» **DO THIS**: Copy all of the following lines verbatim, without changing a single character.

» **EXERCISE INPUT**:
=-=-=-=-=

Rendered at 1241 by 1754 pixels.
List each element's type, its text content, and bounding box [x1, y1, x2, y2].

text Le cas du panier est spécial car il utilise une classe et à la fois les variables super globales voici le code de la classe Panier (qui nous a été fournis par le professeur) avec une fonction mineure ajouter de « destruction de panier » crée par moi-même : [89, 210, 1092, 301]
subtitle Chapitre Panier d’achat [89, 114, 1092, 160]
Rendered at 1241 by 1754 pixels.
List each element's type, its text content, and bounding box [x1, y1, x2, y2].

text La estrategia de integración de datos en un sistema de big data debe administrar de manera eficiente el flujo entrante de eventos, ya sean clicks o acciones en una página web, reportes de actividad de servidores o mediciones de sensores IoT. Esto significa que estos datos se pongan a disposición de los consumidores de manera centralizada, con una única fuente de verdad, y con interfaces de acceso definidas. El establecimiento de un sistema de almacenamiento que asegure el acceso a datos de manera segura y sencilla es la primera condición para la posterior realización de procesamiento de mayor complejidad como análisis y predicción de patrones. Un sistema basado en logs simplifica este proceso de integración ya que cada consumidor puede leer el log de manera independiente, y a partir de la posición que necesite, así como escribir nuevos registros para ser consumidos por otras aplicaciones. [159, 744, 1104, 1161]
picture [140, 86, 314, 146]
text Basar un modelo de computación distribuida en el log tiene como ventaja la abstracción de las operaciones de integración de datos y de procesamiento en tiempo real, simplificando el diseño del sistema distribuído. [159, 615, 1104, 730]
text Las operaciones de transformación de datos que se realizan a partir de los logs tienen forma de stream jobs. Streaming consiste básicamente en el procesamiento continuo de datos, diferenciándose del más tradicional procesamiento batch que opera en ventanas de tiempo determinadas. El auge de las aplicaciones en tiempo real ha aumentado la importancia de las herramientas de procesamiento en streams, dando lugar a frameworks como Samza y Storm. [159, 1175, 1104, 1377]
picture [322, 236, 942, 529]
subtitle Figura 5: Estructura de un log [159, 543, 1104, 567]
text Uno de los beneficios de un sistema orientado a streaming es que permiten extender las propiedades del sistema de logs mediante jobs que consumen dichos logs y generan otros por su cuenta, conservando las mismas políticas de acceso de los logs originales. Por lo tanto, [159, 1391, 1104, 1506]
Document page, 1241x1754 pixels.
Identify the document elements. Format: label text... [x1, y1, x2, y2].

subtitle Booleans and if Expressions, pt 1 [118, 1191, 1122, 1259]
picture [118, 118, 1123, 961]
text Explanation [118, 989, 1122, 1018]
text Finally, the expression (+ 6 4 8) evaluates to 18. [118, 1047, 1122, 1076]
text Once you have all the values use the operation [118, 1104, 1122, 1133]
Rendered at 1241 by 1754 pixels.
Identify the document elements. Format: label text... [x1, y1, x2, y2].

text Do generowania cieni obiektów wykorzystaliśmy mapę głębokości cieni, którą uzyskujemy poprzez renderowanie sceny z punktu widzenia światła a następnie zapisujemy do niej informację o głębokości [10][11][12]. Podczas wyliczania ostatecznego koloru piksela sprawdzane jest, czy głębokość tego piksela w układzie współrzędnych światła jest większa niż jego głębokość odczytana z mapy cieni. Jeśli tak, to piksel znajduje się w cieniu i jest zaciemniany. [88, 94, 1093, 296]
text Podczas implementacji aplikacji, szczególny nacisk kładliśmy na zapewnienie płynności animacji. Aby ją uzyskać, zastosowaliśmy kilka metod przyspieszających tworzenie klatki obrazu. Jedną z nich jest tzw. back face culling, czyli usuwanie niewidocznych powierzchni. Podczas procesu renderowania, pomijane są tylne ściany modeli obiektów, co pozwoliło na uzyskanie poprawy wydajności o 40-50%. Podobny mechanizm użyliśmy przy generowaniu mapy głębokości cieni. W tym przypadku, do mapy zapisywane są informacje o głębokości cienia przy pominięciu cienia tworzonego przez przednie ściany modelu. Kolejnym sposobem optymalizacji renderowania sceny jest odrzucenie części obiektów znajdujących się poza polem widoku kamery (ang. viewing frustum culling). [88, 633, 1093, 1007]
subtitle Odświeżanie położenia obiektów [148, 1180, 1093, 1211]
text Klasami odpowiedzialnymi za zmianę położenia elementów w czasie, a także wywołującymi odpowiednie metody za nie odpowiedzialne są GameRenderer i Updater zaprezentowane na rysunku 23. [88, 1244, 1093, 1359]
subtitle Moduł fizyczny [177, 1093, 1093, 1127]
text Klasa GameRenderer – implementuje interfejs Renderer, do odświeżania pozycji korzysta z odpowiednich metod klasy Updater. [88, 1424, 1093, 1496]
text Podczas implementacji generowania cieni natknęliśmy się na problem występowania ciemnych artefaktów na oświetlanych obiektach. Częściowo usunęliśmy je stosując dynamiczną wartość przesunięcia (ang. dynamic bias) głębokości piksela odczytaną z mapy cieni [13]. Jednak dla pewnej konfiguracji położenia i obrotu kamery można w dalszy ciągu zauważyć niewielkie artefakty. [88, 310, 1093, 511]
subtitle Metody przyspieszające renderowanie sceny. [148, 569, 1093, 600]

=-=-=-=-=

» **OUTPUT FOR THIS TASK**:
Rendered at 1241 by 1754 pixels.
List each element's type, its text content, and bounding box [x1, y1, x2, y2].

text Le cas du panier est spécial car il utilise une classe et à la fois les variables super globales voici le code de la classe Panier (qui nous a été fournis par le professeur) avec une fonction mineure ajouter de « destruction de panier » crée par moi-même : [89, 210, 1092, 301]
subtitle Chapitre Panier d’achat [89, 114, 1092, 160]
Rendered at 1241 by 1754 pixels.
List each element's type, its text content, and bounding box [x1, y1, x2, y2].

text La estrategia de integración de datos en un sistema de big data debe administrar de manera eficiente el flujo entrante de eventos, ya sean clicks o acciones en una página web, reportes de actividad de servidores o mediciones de sensores IoT. Esto significa que estos datos se pongan a disposición de los consumidores de manera centralizada, con una única fuente de verdad, y con interfaces de acceso definidas. El establecimiento de un sistema de almacenamiento que asegure el acceso a datos de manera segura y sencilla es la primera condición para la posterior realización de procesamiento de mayor complejidad como análisis y predicción de patrones. Un sistema basado en logs simplifica este proceso de integración ya que cada consumidor puede leer el log de manera independiente, y a partir de la posición que necesite, así como escribir nuevos registros para ser consumidos por otras aplicaciones. [159, 744, 1104, 1161]
picture [140, 86, 314, 146]
text Basar un modelo de computación distribuida en el log tiene como ventaja la abstracción de las operaciones de integración de datos y de procesamiento en tiempo real, simplificando el diseño del sistema distribuído. [159, 615, 1104, 730]
text Las operaciones de transformación de datos que se realizan a partir de los logs tienen forma de stream jobs. Streaming consiste básicamente en el procesamiento continuo de datos, diferenciándose del más tradicional procesamiento batch que opera en ventanas de tiempo determinadas. El auge de las aplicaciones en tiempo real ha aumentado la importancia de las herramientas de procesamiento en streams, dando lugar a frameworks como Samza y Storm. [159, 1175, 1104, 1377]
picture [322, 236, 942, 529]
subtitle Figura 5: Estructura de un log [159, 543, 1104, 567]
text Uno de los beneficios de un sistema orientado a streaming es que permiten extender las propiedades del sistema de logs mediante jobs que consumen dichos logs y generan otros por su cuenta, conservando las mismas políticas de acceso de los logs originales. Por lo tanto, [159, 1391, 1104, 1506]
Document page, 1241x1754 pixels.
Identify the document elements. Format: label text... [x1, y1, x2, y2].

subtitle Booleans and if Expressions, pt 1 [118, 1191, 1122, 1259]
picture [118, 118, 1123, 961]
text Explanation [118, 989, 1122, 1018]
text Finally, the expression (+ 6 4 8) evaluates to 18. [118, 1047, 1122, 1076]
text Once you have all the values use the operation [118, 1104, 1122, 1133]
Rendered at 1241 by 1754 pixels.
Identify the document elements. Format: label text... [x1, y1, x2, y2].

text Do generowania cieni obiektów wykorzystaliśmy mapę głębokości cieni, którą uzyskujemy poprzez renderowanie sceny z punktu widzenia światła a następnie zapisujemy do niej informację o głębokości [10][11][12]. Podczas wyliczania ostatecznego koloru piksela sprawdzane jest, czy głębokość tego piksela w układzie współrzędnych światła jest większa niż jego głębokość odczytana z mapy cieni. Jeśli tak, to piksel znajduje się w cieniu i jest zaciemniany. [88, 94, 1093, 296]
text Podczas implementacji aplikacji, szczególny nacisk kładliśmy na zapewnienie płynności animacji. Aby ją uzyskać, zastosowaliśmy kilka metod przyspieszających tworzenie klatki obrazu. Jedną z nich jest tzw. back face culling, czyli usuwanie niewidocznych powierzchni. Podczas procesu renderowania, pomijane są tylne ściany modeli obiektów, co pozwoliło na uzyskanie poprawy wydajności o 40-50%. Podobny mechanizm użyliśmy przy generowaniu mapy głębokości cieni. W tym przypadku, do mapy zapisywane są informacje o głębokości cienia przy pominięciu cienia tworzonego przez przednie ściany modelu. Kolejnym sposobem optymalizacji renderowania sceny jest odrzucenie części obiektów znajdujących się poza polem widoku kamery (ang. viewing frustum culling). [88, 633, 1093, 1007]
subtitle Odświeżanie położenia obiektów [148, 1180, 1093, 1211]
text Klasami odpowiedzialnymi za zmianę położenia elementów w czasie, a także wywołującymi odpowiednie metody za nie odpowiedzialne są GameRenderer i Updater zaprezentowane na rysunku 23. [88, 1244, 1093, 1359]
subtitle Moduł fizyczny [177, 1093, 1093, 1127]
text Klasa GameRenderer – implementuje interfejs Renderer, do odświeżania pozycji korzysta z odpowiednich metod klasy Updater. [88, 1424, 1093, 1496]
text Podczas implementacji generowania cieni natknęliśmy się na problem występowania ciemnych artefaktów na oświetlanych obiektach. Częściowo usunęliśmy je stosując dynamiczną wartość przesunięcia (ang. dynamic bias) głębokości piksela odczytaną z mapy cieni [13]. Jednak dla pewnej konfiguracji położenia i obrotu kamery można w dalszy ciągu zauważyć niewielkie artefakty. [88, 310, 1093, 511]
subtitle Metody przyspieszające renderowanie sceny. [148, 569, 1093, 600]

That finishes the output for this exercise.